Managing menopause hot flashes in the summer


Coping with menopause hot flashes can be a particularly trying time in a woman’s life. Some may experience hot flashes for up to 10 years from perimenopause all the way through post menopause. Signs of a hot flash can include a sudden feeling of heat; a red, flushed face; sweating and an increased heart rate. Add the summer heat and humidity, and hot flashes can be downright unbearable. 

While not every woman will experience hot flashes in the same way, you can help control them -- whether they’re mild and tolerable or more severe and troublesome -- by making key lifestyle changes and talking with your doctor about remedies and prescription medications that are right for you. Hot flashes can make the summer seem eternal but, if you follow these tips, you can prepare to beat the heat and cool down when they happen.

Cynthia Evans, MD, an obstetrician and gynecologist at The Ohio State University Medical Center who specializes in treating menopausal women, recommends several strategies to manage hot flashes so they interfere less with your life. 

“Menopause is a time to reexamine your lifestyle. It’s an opportunity to adjust routines and become healthier,” says Evans.

  • Avoid hot drinks and hot or spicy foods, especially in the summer, as well as alcohol, caffeine and cigarette smoking.
  • Reduce your stress by practicing self-calming techniques such as meditation, yoga, acupuncture, or massage.

- List of tasks
#1 Retype the passage on menopause hot flashes word for word, beginning at the words "Managing menopause hot" and stopping after "be downright unbearable.".
#2 Using the passage on menopause hot flashes, answer the following:
(a) For up to how many years may some women experience hot flashes?
(b) At what institution does Cynthia Evans practice?
(c) Which self-calming techniques are suggested for reducing stress?

Dataset records:
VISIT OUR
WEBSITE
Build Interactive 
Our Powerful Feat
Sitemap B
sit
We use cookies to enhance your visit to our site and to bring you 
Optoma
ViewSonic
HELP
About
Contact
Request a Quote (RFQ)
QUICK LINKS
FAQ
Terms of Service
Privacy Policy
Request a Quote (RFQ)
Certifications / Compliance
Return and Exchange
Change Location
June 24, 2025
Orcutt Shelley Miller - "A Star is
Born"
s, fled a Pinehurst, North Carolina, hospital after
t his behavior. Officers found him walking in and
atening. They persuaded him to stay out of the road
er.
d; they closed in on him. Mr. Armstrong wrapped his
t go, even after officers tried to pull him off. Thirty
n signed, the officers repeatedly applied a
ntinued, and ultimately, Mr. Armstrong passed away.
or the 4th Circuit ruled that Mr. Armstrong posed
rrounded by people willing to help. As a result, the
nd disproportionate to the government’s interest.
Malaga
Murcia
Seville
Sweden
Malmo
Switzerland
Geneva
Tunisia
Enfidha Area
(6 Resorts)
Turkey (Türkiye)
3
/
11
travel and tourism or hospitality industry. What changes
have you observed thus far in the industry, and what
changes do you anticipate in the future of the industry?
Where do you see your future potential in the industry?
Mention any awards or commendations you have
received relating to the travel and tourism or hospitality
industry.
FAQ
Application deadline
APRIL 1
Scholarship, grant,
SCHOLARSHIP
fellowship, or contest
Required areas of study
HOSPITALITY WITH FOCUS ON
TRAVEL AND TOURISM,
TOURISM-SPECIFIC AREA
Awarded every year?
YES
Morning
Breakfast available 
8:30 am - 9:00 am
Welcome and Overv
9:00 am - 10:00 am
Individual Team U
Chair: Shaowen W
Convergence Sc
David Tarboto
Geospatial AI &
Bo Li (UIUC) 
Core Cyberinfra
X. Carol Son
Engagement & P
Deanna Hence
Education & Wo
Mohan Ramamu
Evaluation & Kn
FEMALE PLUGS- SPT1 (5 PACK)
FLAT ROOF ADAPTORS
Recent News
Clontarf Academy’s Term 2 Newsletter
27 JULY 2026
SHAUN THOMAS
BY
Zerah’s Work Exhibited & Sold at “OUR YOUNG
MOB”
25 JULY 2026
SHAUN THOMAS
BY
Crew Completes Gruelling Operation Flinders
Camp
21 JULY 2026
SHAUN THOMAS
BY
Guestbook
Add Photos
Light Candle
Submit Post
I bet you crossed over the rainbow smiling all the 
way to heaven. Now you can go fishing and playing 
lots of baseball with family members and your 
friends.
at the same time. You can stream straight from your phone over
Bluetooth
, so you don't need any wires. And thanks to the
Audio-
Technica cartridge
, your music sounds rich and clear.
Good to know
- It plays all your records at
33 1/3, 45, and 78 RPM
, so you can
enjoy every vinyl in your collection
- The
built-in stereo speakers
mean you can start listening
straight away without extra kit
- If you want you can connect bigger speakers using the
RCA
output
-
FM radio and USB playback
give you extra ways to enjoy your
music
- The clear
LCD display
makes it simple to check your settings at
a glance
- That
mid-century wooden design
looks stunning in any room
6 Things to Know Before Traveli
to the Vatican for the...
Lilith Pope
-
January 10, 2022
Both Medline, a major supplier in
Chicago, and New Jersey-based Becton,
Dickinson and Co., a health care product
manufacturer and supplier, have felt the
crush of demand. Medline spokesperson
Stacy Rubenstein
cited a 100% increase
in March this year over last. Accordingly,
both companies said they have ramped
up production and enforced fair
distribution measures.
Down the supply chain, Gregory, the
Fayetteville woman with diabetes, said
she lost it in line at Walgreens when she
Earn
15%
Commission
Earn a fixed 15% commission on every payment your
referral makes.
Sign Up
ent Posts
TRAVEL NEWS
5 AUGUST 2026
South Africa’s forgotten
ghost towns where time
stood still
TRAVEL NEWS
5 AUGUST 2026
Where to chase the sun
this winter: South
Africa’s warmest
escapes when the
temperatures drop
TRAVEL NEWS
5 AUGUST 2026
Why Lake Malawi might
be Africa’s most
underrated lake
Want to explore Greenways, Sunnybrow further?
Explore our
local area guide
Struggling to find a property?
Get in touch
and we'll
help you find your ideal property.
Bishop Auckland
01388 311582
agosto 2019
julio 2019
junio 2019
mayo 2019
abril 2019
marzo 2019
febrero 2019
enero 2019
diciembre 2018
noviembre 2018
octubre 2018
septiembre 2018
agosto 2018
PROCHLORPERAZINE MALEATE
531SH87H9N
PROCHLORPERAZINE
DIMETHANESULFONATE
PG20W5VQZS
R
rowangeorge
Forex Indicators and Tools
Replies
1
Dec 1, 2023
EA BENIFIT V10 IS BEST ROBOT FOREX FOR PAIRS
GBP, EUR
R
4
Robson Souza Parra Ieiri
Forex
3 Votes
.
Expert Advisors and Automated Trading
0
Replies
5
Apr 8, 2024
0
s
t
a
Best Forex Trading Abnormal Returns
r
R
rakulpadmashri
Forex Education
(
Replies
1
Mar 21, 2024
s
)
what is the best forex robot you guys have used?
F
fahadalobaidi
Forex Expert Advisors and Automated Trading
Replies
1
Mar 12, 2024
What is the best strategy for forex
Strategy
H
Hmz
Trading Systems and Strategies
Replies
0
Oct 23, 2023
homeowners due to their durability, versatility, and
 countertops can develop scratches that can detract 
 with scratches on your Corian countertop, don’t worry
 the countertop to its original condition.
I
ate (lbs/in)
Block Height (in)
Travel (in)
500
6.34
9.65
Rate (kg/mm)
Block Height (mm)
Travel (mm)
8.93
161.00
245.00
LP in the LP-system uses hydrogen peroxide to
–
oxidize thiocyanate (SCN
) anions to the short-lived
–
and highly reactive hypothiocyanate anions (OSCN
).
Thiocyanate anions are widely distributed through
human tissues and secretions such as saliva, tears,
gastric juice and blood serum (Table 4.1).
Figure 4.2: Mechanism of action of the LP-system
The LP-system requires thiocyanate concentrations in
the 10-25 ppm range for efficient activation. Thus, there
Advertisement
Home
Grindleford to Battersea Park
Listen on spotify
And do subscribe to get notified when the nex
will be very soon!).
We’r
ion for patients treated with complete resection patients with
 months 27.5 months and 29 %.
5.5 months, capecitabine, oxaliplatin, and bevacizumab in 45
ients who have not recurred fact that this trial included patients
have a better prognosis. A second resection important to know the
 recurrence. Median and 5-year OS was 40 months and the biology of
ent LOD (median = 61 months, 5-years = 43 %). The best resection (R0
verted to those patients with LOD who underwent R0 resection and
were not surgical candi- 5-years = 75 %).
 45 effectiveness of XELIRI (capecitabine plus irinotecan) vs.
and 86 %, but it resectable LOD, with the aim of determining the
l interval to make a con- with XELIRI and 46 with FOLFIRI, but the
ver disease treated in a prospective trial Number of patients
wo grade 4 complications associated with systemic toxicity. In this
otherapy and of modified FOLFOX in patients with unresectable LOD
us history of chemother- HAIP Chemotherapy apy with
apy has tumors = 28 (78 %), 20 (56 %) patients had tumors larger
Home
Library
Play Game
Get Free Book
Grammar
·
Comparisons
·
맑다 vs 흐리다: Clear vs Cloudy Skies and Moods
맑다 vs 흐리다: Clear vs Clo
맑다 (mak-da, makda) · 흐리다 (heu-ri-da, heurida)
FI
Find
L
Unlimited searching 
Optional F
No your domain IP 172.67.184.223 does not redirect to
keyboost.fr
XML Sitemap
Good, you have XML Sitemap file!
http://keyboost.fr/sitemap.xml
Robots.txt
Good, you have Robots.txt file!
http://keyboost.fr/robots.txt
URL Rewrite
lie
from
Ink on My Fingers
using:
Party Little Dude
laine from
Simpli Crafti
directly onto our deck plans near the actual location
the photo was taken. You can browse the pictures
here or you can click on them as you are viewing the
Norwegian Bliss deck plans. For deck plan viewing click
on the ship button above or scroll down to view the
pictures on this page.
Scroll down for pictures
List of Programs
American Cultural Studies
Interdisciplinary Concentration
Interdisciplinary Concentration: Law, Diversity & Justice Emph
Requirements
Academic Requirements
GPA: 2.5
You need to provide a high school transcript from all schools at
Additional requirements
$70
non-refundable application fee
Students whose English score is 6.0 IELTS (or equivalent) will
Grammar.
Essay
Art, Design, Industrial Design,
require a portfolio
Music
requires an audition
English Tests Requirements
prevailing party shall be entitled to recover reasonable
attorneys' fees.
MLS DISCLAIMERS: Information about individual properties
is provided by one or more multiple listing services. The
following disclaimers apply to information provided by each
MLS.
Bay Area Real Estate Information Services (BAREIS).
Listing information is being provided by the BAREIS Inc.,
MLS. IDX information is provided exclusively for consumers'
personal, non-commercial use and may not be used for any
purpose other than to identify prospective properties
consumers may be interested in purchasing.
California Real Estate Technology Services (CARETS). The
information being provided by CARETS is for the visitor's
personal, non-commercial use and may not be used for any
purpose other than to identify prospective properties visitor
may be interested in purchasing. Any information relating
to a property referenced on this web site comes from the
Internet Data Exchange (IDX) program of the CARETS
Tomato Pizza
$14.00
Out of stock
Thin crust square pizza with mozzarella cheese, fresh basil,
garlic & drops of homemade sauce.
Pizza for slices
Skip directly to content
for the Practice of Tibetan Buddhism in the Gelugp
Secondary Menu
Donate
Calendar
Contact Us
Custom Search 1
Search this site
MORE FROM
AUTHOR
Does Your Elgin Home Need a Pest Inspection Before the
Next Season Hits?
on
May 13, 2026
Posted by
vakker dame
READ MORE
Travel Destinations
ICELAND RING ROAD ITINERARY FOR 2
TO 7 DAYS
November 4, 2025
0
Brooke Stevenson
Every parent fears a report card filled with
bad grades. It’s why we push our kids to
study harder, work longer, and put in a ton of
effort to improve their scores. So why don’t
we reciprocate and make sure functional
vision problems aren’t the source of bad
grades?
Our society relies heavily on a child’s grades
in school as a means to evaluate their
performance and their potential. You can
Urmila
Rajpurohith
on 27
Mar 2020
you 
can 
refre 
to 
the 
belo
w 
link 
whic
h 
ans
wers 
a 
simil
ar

- Replies
#1
Managing menopause hot flashes in the summer


Coping with menopause hot flashes can be a particularly trying time in a woman’s life. Some may experience hot flashes for up to 10 years from perimenopause all the way through post menopause. Signs of a hot flash can include a sudden feeling of heat; a red, flushed face; sweating and an increased heart rate. Add the summer heat and humidity, and hot flashes can be downright unbearable.

#2
(a) Up to 10 years.
(b) The Ohio State University Medical Center.
(c) Meditation, yoga, acupuncture, or massage.